Title: Riding the Streaming Wave DIY style: Using & Building Kafka Connect Plugins with Confluent Open Source

Stream processing is changing the way companies organize their data systems architecture and respond to events critical to their business. In this talk, we’ll review how software available with Confluent Open Source can help you hit the ground running when integrating your data systems to Apache Kafka. We’ll see how Kafka Connect API can be leveraged to do the heavy lifting at scale and how new tools in Confluent Open Source help you use, test and even develop Kafka Connect plugins.
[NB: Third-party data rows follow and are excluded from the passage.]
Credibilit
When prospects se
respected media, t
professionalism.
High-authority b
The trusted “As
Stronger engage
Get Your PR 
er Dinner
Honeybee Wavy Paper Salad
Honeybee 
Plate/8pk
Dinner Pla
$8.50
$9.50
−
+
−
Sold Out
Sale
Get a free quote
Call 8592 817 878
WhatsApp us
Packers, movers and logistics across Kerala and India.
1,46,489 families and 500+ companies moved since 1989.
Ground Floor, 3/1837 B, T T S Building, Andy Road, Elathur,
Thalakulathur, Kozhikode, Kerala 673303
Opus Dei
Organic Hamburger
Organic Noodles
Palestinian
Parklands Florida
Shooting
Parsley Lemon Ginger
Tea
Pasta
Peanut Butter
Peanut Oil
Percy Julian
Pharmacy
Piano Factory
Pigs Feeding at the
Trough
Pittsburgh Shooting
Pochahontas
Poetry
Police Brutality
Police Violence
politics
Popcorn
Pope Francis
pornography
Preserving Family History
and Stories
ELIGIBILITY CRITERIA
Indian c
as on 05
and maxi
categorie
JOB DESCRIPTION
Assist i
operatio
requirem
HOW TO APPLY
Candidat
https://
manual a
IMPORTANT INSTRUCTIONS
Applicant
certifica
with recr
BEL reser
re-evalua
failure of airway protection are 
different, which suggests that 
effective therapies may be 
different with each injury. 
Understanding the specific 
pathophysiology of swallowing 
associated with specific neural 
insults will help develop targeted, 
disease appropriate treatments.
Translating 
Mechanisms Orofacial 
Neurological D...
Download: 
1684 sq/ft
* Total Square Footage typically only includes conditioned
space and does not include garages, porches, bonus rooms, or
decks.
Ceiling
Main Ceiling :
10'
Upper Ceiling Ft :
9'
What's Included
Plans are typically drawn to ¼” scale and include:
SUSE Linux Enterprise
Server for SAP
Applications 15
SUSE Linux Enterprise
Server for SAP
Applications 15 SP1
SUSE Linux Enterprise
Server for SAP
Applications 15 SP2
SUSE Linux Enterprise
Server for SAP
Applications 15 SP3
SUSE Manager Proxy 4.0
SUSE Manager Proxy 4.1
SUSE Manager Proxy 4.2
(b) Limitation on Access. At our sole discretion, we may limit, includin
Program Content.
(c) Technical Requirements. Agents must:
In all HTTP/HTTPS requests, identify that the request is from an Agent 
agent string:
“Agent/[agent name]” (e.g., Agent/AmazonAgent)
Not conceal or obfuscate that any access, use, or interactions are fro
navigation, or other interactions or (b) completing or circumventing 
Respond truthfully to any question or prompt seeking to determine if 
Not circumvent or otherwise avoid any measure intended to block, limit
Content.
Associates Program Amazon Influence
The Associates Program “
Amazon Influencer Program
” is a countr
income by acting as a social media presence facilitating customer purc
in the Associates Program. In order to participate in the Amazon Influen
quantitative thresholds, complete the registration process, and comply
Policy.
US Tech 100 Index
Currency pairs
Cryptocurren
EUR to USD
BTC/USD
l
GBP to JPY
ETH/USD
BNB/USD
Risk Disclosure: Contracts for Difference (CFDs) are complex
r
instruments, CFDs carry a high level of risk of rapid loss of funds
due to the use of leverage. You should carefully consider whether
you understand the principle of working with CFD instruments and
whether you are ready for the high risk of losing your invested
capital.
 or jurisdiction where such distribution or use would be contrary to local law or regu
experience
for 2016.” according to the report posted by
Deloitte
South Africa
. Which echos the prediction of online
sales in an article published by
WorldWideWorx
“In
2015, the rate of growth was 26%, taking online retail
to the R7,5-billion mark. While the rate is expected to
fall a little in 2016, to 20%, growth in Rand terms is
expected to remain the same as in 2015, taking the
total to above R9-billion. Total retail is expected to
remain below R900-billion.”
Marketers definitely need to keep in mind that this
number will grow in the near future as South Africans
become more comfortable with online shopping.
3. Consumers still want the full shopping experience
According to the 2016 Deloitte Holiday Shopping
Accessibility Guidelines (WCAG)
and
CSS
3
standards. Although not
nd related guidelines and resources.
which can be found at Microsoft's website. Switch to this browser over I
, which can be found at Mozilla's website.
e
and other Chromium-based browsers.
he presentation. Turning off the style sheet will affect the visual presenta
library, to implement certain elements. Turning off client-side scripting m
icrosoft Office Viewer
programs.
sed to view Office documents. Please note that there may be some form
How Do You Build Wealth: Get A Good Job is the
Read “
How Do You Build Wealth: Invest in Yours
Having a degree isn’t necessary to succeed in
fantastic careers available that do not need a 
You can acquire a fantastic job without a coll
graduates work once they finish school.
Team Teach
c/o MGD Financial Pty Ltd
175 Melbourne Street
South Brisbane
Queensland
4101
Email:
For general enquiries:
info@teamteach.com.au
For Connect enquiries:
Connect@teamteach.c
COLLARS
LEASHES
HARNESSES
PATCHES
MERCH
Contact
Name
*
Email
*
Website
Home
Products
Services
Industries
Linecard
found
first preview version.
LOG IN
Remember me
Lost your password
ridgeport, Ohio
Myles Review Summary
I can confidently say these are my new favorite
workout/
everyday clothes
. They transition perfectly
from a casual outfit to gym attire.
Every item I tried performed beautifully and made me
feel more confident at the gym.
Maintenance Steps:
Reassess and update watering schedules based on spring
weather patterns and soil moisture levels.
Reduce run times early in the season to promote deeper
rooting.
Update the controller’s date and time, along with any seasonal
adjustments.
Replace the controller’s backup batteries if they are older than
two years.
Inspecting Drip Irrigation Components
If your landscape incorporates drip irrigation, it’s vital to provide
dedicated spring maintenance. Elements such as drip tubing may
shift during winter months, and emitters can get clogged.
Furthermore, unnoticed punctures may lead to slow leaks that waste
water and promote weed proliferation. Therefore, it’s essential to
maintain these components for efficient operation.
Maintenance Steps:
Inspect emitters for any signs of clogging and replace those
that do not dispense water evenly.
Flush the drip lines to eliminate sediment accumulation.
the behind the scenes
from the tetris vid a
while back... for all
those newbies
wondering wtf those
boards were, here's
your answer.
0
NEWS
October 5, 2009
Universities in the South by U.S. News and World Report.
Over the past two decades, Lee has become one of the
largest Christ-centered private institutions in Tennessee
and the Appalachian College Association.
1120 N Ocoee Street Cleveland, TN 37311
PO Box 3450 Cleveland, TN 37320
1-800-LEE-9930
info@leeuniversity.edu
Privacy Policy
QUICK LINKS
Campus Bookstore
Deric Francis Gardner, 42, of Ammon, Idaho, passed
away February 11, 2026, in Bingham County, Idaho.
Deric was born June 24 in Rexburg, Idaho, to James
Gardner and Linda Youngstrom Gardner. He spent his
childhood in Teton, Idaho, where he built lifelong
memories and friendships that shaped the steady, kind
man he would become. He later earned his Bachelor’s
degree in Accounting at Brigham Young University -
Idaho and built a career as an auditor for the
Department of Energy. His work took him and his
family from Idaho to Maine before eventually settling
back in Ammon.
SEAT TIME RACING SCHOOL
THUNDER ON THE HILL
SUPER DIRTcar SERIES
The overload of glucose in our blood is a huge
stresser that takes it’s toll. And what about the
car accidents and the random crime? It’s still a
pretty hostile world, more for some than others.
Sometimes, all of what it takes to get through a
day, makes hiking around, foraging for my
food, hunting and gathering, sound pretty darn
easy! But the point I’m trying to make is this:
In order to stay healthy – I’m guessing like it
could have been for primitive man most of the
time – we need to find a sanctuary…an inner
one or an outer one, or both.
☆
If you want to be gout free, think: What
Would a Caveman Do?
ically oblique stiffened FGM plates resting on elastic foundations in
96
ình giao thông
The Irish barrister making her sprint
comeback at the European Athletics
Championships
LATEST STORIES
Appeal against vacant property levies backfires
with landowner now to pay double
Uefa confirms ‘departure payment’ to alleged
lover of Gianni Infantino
Konstantine Karantasis is a Software Engineer at Confluent, Inc. working from Palo Alto, CA. He’s the main contributor to open source projects such as the Confluent S3 Connector, classloading isolation in Apache Kafka Connect, Confluent CLI and many more. Previously, he built open source web-services for big data at Yahoo and did HPC research at the University of Illinois at Urbana-Champaign. Konstantine holds a Ph.D. from the University of Patras.

2nd Talk:

Title: Analytics Beyond RAM Capacity: The Microsoft R Server Solution

R is a language and environment for statistical computing and graphics which was developed at Bell Laboratories and is considered one of the default choices for a data scientist. However as by design all computations take place in RAM, it suffers from memory limitations in big data applications. Microsoft R Server (MSR) on the other hand by utilizing RevoScaleR package capabilities follows a different approach; Datasets are stored on the disk and computations are performed into chunks of data, therefore data is inherently distributed. However as most open-source R algorithms require the whole data frame loaded into RAM, the first challenge is to process distributed data indirectly utilizing open-source R algorithms. On the other hand in the MSR most common data operations (manipulation and analysis) are supported by counterpart functions. Moreover the inherently parallel processing makes deployment to a production environment such as SQL Server or on HDFS relative easy. MSR runs either in standalone mode, either within the SQL Server branded as R Services.

Dr. Alex Palamides is a data scientist in Clayton Euro Risk, deploying risk and marketing models in the banking sector mainly programming with R. Previously he was with IRI (EU and US), with the European Space Agency and in various consulting roles. He holds a BSc in Electronic and Computer Engineering from the Technical University of Crete and a PhD in Computational Statistics from the University of Peloponnese.

Mini presentation:

Landoop will give a short introduction and presentation.

Landoop last week, during the Kafka Summit (San Francisco) announced their new powerful framework Lenses for Apache Kafka ™ (a visual interface for interactive queries on Kafka topics via Kafka SQL).

Landoop is a company based in London, Amsterdam and Athens.